Data excerpts
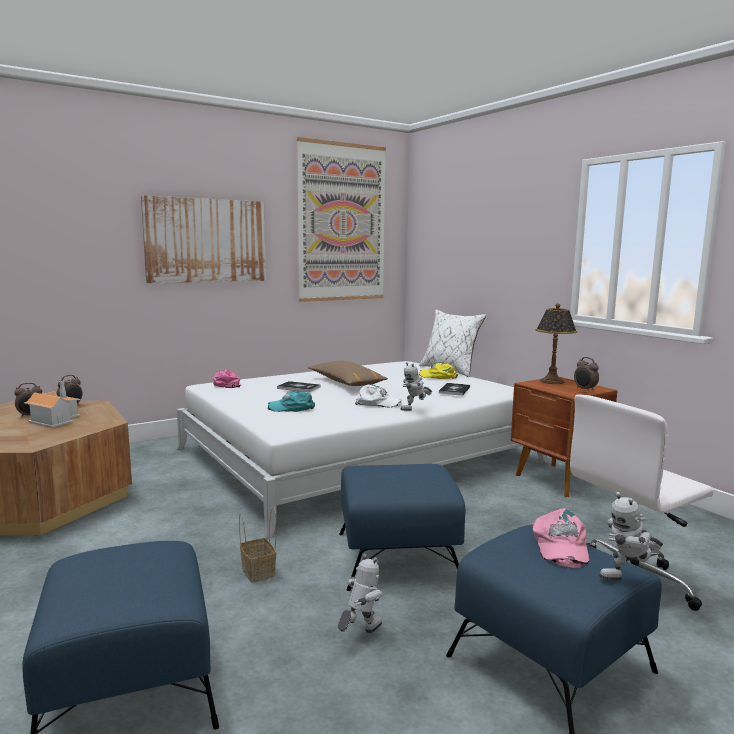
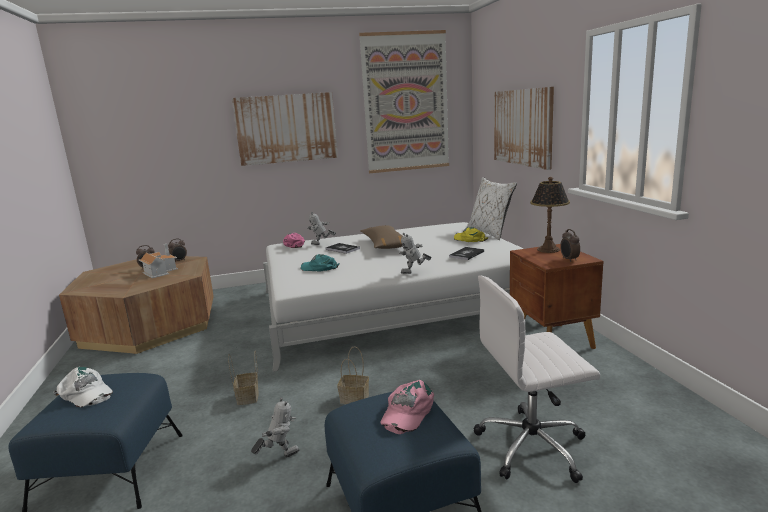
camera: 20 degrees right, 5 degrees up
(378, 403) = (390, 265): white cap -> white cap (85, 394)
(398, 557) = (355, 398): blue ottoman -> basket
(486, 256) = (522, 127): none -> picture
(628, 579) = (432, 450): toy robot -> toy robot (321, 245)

--

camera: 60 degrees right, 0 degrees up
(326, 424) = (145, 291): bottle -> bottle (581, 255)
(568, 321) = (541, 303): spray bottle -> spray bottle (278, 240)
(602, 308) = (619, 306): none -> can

---

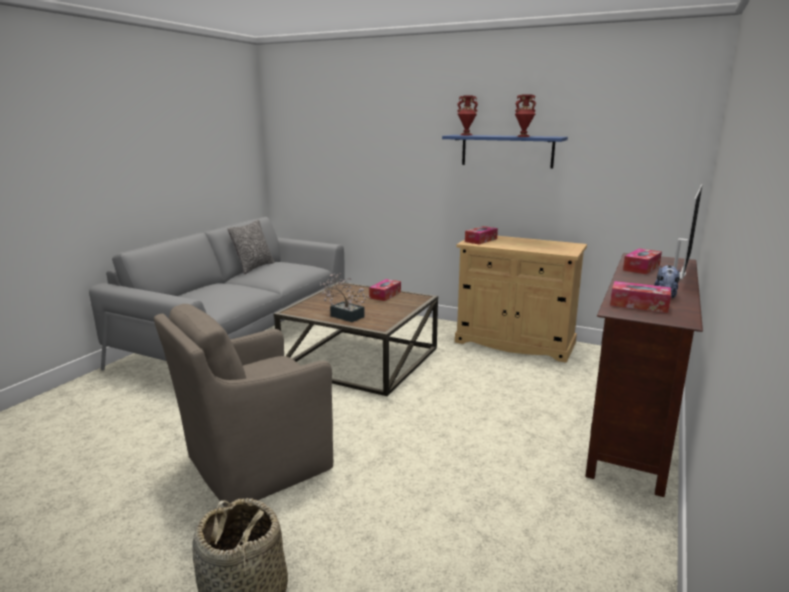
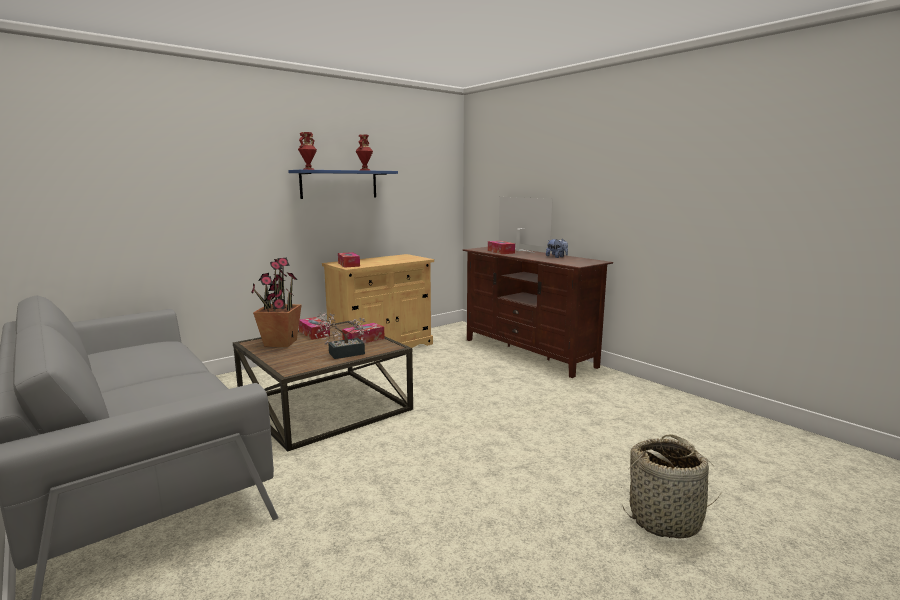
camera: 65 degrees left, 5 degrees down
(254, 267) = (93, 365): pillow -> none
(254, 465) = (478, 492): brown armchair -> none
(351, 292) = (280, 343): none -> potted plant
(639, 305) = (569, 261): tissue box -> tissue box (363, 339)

Task instructions
The lines to extract from the data above begin with the line containing "camera: 20 degrees right, 5 degrees up" and end with the line containing "(628, 579) = (432, 450): toy". Extract them exactly, including both.

Written answer
camera: 20 degrees right, 5 degrees up
(378, 403) = (390, 265): white cap -> white cap (85, 394)
(398, 557) = (355, 398): blue ottoman -> basket
(486, 256) = (522, 127): none -> picture
(628, 579) = (432, 450): toy robot -> toy robot (321, 245)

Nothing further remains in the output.